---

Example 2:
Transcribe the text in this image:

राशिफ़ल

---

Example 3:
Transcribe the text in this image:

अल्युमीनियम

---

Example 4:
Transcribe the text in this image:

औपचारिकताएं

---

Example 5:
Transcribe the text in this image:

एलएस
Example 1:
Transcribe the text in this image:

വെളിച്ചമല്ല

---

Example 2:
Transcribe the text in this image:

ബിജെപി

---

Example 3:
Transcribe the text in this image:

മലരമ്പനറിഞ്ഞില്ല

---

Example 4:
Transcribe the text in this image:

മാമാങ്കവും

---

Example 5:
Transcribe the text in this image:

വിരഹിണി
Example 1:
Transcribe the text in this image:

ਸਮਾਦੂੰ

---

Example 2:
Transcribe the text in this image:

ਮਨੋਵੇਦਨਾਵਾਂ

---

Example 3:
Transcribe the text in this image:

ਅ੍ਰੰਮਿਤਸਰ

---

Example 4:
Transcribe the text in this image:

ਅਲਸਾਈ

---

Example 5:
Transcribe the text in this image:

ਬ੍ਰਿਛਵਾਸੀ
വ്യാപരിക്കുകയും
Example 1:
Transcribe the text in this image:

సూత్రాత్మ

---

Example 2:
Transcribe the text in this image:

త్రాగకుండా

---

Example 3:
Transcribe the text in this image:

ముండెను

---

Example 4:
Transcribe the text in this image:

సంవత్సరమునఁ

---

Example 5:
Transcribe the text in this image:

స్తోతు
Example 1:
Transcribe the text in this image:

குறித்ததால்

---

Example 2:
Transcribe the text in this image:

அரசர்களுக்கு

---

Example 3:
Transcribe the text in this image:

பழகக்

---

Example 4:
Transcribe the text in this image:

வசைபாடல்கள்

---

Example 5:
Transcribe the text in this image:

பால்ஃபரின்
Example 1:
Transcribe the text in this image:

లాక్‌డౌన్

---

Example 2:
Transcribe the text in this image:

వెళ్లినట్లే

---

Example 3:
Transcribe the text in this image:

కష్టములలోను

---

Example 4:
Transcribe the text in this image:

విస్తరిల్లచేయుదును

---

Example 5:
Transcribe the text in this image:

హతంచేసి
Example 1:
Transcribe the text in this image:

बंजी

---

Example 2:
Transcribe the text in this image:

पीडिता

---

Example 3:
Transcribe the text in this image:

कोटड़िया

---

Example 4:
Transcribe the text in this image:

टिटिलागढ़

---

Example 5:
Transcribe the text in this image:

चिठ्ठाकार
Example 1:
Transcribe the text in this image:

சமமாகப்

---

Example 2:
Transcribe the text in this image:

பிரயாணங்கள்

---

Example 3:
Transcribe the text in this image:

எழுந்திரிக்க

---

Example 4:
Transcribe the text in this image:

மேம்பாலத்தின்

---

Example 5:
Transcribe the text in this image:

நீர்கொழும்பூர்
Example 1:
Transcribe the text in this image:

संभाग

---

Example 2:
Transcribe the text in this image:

----

[DESCRIPTION OF THE TASK] The data are to be transcribed in full, exactly as given.

[OUTPUT]
---

Example 2:
Transcribe the text in this image:

राशिफ़ल

---

Example 3:
Transcribe the text in this image:

अल्युमीनियम

---

Example 4:
Transcribe the text in this image:

औपचारिकताएं

---

Example 5:
Transcribe the text in this image:

एलएस
Example 1:
Transcribe the text in this image:

വെളിച്ചമല്ല

---

Example 2:
Transcribe the text in this image:

ബിജെപി

---

Example 3:
Transcribe the text in this image:

മലരമ്പനറിഞ്ഞില്ല

---

Example 4:
Transcribe the text in this image:

മാമാങ്കവും

---

Example 5:
Transcribe the text in this image:

വിരഹിണി
Example 1:
Transcribe the text in this image:

ਸਮਾਦੂੰ

---

Example 2:
Transcribe the text in this image:

ਮਨੋਵੇਦਨਾਵਾਂ

---

Example 3:
Transcribe the text in this image:

ਅ੍ਰੰਮਿਤਸਰ

---

Example 4:
Transcribe the text in this image:

ਅਲਸਾਈ

---

Example 5:
Transcribe the text in this image:

ਬ੍ਰਿਛਵਾਸੀ
വ്യാപരിക്കുകയും
Example 1:
Transcribe the text in this image:

సూత్రాత్మ

---

Example 2:
Transcribe the text in this image:

త్రాగకుండా

---

Example 3:
Transcribe the text in this image:

ముండెను

---

Example 4:
Transcribe the text in this image:

సంవత్సరమునఁ

---

Example 5:
Transcribe the text in this image:

స్తోతు
Example 1:
Transcribe the text in this image:

குறித்ததால்

---

Example 2:
Transcribe the text in this image:

அரசர்களுக்கு

---

Example 3:
Transcribe the text in this image:

பழகக்

---

Example 4:
Transcribe the text in this image:

வசைபாடல்கள்

---

Example 5:
Transcribe the text in this image:

பால்ஃபரின்
Example 1:
Transcribe the text in this image:

లాక్‌డౌన్

---

Example 2:
Transcribe the text in this image:

వెళ్లినట్లే

---

Example 3:
Transcribe the text in this image:

కష్టములలోను

---

Example 4:
Transcribe the text in this image:

విస్తరిల్లచేయుదును

---

Example 5:
Transcribe the text in this image:

హతంచేసి
Example 1:
Transcribe the text in this image:

बंजी

---

Example 2:
Transcribe the text in this image:

पीडिता

---

Example 3:
Transcribe the text in this image:

कोटड़िया

---

Example 4:
Transcribe the text in this image:

टिटिलागढ़

---

Example 5:
Transcribe the text in this image:

चिठ्ठाकार
Example 1:
Transcribe the text in this image:

சமமாகப்

---

Example 2:
Transcribe the text in this image:

பிரயாணங்கள்

---

Example 3:
Transcribe the text in this image:

எழுந்திரிக்க

---

Example 4:
Transcribe the text in this image:

மேம்பாலத்தின்

---

Example 5:
Transcribe the text in this image:

நீர்கொழும்பூர்
Example 1:
Transcribe the text in this image:

संभाग

---

Example 2:
Transcribe the text in this image:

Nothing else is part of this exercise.